Records contained in a dataset
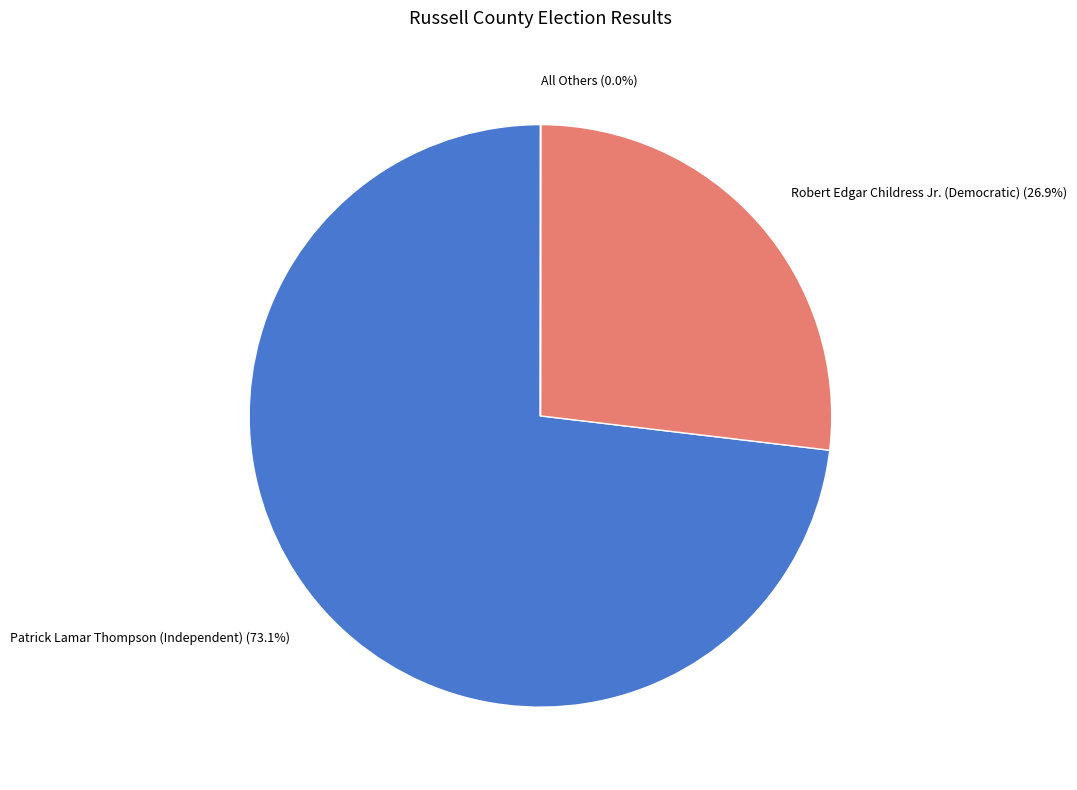

Which category has the biggest portion of the pie?

Patrick Lamar Thompson (Independent)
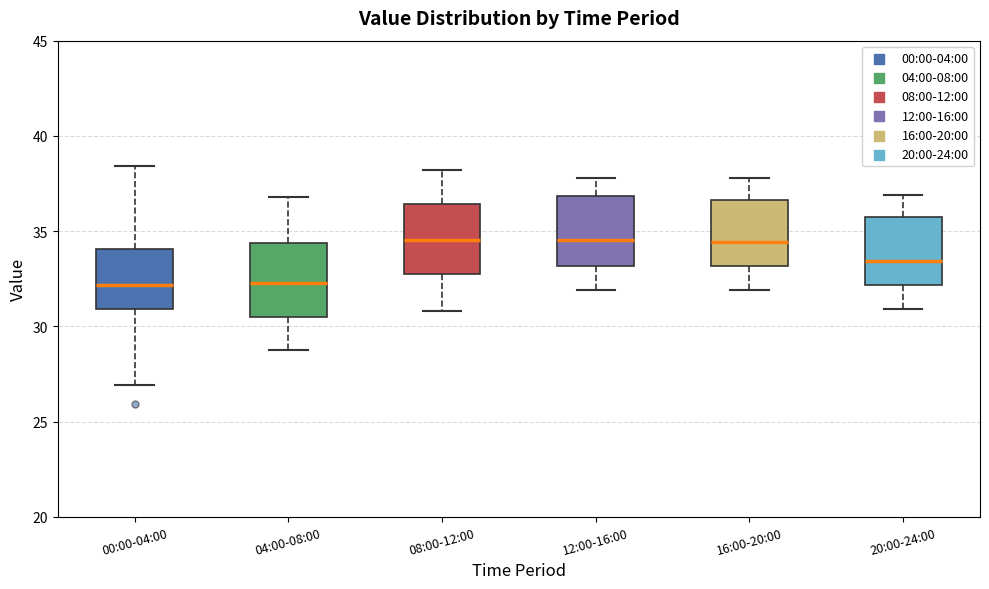

Reading left to right, read every box against the y-axis: the position of its median line, the range the box covers, and the ends of its whiskers. The values are not printed on the chart, so give them approximately, as read against the axis.

00:00-04:00: median 32.0, box 31.0 to 34.0, whiskers 27.0 to 38.5
04:00-08:00: median 32.5, box 30.5 to 34.5, whiskers 29.0 to 37.0
08:00-12:00: median 34.5, box 33.0 to 36.5, whiskers 31.0 to 38.0
12:00-16:00: median 34.5, box 33.0 to 37.0, whiskers 32.0 to 38.0
16:00-20:00: median 34.5, box 33.0 to 36.5, whiskers 32.0 to 38.0
20:00-24:00: median 33.5, box 32.0 to 35.5, whiskers 31.0 to 37.0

**Exercise brief**
Return all of the material above verbatim, line for line, omitting the pictures.

**Written solution**
Which category has the biggest portion of the pie?

Patrick Lamar Thompson (Independent)

Reading left to right, read every box against the y-axis: the position of its median line, the range the box covers, and the ends of its whiskers. The values are not printed on the chart, so give them approximately, as read against the axis.

00:00-04:00: median 32.0, box 31.0 to 34.0, whiskers 27.0 to 38.5
04:00-08:00: median 32.5, box 30.5 to 34.5, whiskers 29.0 to 37.0
08:00-12:00: median 34.5, box 33.0 to 36.5, whiskers 31.0 to 38.0
12:00-16:00: median 34.5, box 33.0 to 37.0, whiskers 32.0 to 38.0
16:00-20:00: median 34.5, box 33.0 to 36.5, whiskers 32.0 to 38.0
20:00-24:00: median 33.5, box 32.0 to 35.5, whiskers 31.0 to 37.0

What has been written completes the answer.